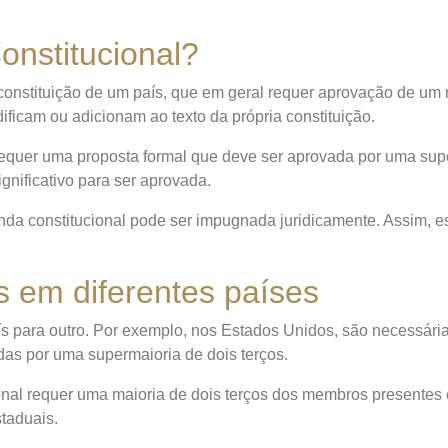
nstitucional?
onstituição de um país, que em geral requer aprovação de um n
ificam ou adicionam ao texto da própria constituição.
equer uma proposta formal que deve ser aprovada por uma super
gnificativo para ser aprovada.
a constitucional pode ser impugnada juridicamente. Assim, es
s em diferentes países
ís para outro. Por exemplo, nos Estados Unidos, são necessár
s por uma supermaioria de dois terços.
ional requer uma maioria de dois terços dos membros presente
taduais.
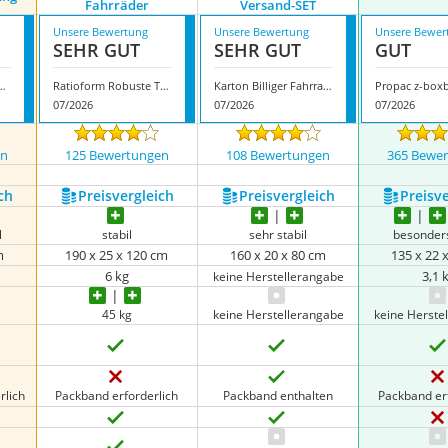
Fahrräder
Versand-SET
Unsere Bewertung
Unsere Bewertung
Unsere Bewer
SEHR GUT
SEHR GUT
GUT
packt Fahrradverpackung
Ratioform Robuste Transportbox für Fahrräder
Karton Billiger Fahrradverpackung Versand-SET
Propac z-box
07/2026
07/2026
07/2026
en
125 Bewertungen
108 Bewertungen
365 Bewe
ch
Preis­vergleich
Preis­vergleich
Preis­v
l
stabil
sehr stabil
besonders
m
190 x 25 x 120 cm
160 x 20 x 80 cm
135 x 22 
6 kg
3,1 
keine Herstellerangabe
45 kg
keine Herstellerangabe
keine Herste
rlich
Packband erforderlich
Packband enthalten
Packband er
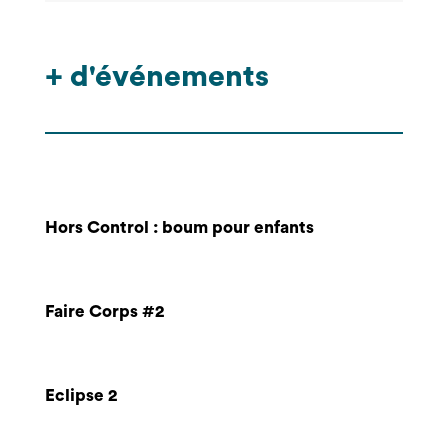
+ d'événements
Hors Control : boum pour enfants
Faire Corps #2
Eclipse 2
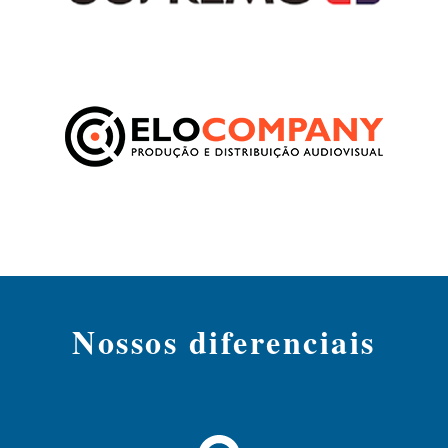
Nossos diferenciais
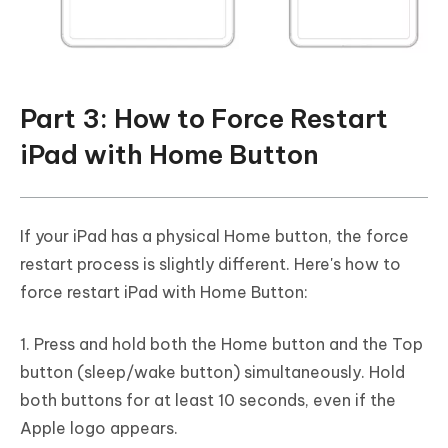
Part 3: How to Force Restart
iPad with Home Button
If your iPad has a physical Home button, the force
restart process is slightly different. Here's how to
force restart iPad with Home Button:
1. Press and hold both the Home button and the Top
button (sleep/wake button) simultaneously. Hold
both buttons for at least 10 seconds, even if the
Apple logo appears.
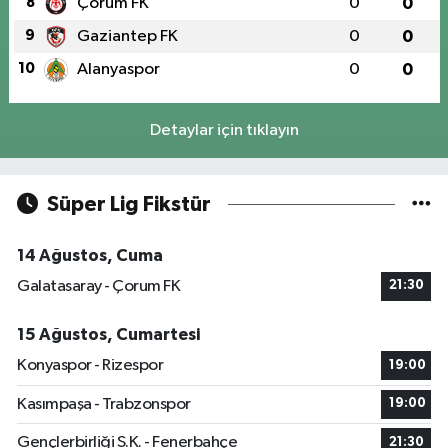
8
Çorum FK
0
0
9
Gaziantep FK
0
0
10
Alanyaspor
0
0
Detaylar için tıklayın
Süper Lig Fikstür
14 Ağustos, Cuma
Galatasaray - Çorum FK
21:30
15 Ağustos, Cumartesi
Konyaspor - Rizespor
19:00
Kasımpaşa - Trabzonspor
19:00
Gençlerbirliği S.K. - Fenerbahçe
21:30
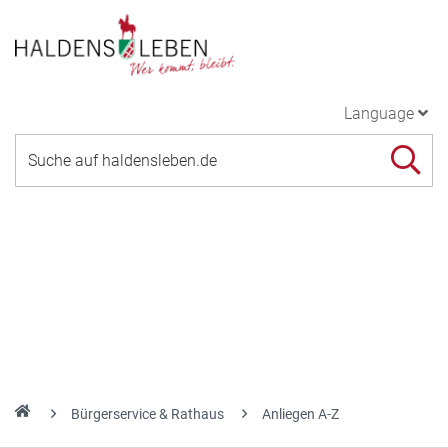
Language
Bürgerservice & Rathaus
Anliegen A-Z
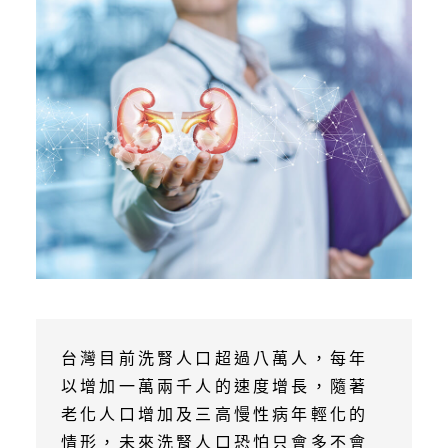
台灣目前洗腎人口超過八萬人，每年
以增加一萬兩千人的速度增長，隨著
老化人口增加及三高慢性病年輕化的
情形，未來洗腎人口恐怕只會多不會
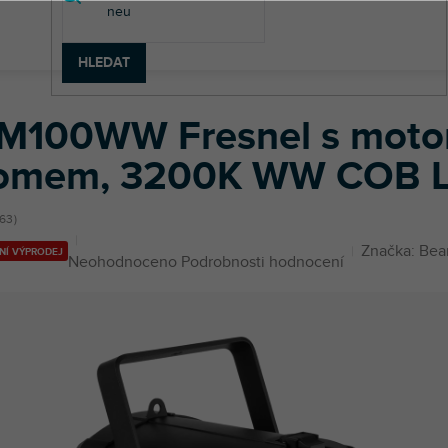
HLEDAT
á světla
BTM100WW Fresnel s motorizovaným zoomem, 3200K 
M100WW Fresnel s moto
omem, 3200K WW COB L
63
Značka:
Bea
NÍ VÝPRODEJ
Průměrné
Neohodnoceno
Podrobnosti hodnocení
hodnocení
produktu
je
0,0
z
5
hvězdiček.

◆ ◆ ◆ ◆ ◆

PROBLEM TO WORK ON: Return every line from the listing above that contains the string "with". Case matters.

SOLUTION FOR THIS PROBLEM:
iPad with Home Button
force restart iPad with Home Button:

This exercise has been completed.